Major Challenges in the Banking Industry

Challenges in the Banking Industry
Challenges in the Banking Industry

Every industry needs to evolve with time to keep up with the changing trends and business landscape. Challenges in the Banking industry is no exception. With time, bankers are encountering more risks and regulations, in light of growing concerns about third party relationships, workforce management and many other issues. Keeping in view all the concerns, banks and financial institutions are focusing more towards better strategies and modern technologies to deal with multiple challenges. Let’s have a look at the major challenges that the banking industry is facing and what should be the focus to overcome those challenges.

  1. Customer Centric Approach

Since the 2008 financial crisis, several banks have changed their strategies regarding customer and market but their decisions still revolve around the regulatory requirements. Unlike other industries, not many banks have considered the costumer centric approach and have put enough efforts in understanding customers and markets. But fortunately there are certain banks that have realized the importance of fintech ecosystem for serving the customer in a better way. Fintech has a sharp customer focus and can be effective in meeting customer expectations. However, in addition to fintech, banks also need to adopt innovation and strategies to manage talents in a different manner for developing more customer centric solutions.

2. Managing Technologies

One of the major challenges that banks are facing is managing the technology resources.
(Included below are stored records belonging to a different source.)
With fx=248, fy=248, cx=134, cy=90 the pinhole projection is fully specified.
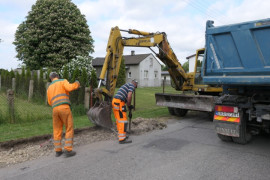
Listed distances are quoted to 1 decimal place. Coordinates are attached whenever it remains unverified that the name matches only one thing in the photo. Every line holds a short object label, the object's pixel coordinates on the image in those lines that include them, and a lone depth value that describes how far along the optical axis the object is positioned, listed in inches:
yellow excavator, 269.6
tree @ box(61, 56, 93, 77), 657.0
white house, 1444.4
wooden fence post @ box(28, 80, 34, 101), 503.2
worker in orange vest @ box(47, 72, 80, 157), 204.7
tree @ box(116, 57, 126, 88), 1163.4
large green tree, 1005.2
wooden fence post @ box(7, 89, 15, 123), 315.1
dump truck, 189.8
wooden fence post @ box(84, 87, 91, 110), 393.1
With the plethora of software, platforms, systems and tools, banks and financial institutions need to upgrade their infrastructure and resources for smoother operations. To modernize the core operating structure, which is a priority, the banking industry needs to spend substantially. With the technology proliferation and advancement in cloud solutions, banks require a significant modernization of applications and ramp up in technology externalization. However, compliance and risk management activities have to be managed internally, with the support of technology.

3. Strengthening Cyber Security

As the banking ecosystem is become more and more interconnected, the risk of cyber-attacks is also increasing. Adding to it is the adoption of new technologies. However, the current management of cyber-risks in the banks does reflect the concerns and the urge to improve cyber-security. Banks and regulators are showing greater cooperation that includes sharing best practices as well as information. Funding for cyber security is also increasing and many banks are recruiting special talents for their cyber security units. To further strengthen the security, banks need to develop and communicate a strong culture of due care throughout the organization. Cyber security needs to be considered as an integral component while designing business strategies, processes and innovations.
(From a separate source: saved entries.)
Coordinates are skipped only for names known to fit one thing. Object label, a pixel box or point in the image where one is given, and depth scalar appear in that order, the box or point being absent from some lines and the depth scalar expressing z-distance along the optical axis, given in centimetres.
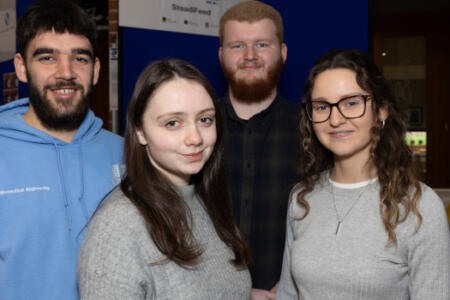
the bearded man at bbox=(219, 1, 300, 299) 222
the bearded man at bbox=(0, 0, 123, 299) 170
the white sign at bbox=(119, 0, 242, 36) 298
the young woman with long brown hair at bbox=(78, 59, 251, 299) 127
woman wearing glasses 155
4. Workforce Reorientation

Banking workforce needs to be more diverse for formulating novel solutions. This is not only required for the permanent and contractual employees, but also for freelancers that work with multiple banks and robots that work alongside humans. Automation is bringing huge transformations in work and banks need to reorient their workforces to make them more collaborative. Financial institutions also need to provide more integrated experiences to their workforce, starting from recruitment to retirement, and this would, in turn, lead to better customer experience enabled by the workforce. The workforce experience must support the work-life balance and an objective driven career.

5. Compliance Considerations

Banking regulations are now encountering some stabilization, after a period of intense scrutiny by regulators all around the globe. Many global firms are now focusing on varying local regulatory requirements and market needs. Some of the U.S. regulations are under review and might be amended. However, compliance mandates related to executive accountability and fair treatment of customers are expected to stay strong and elevated. For testing operational integrity, regulators are also expected to demand more data from banks and enforce strong vigilance programs. Banks need to integrate their regulatory compliance goals with strategies that include operational simplification, growth, cost efficiency and risk management, to maintain high performance.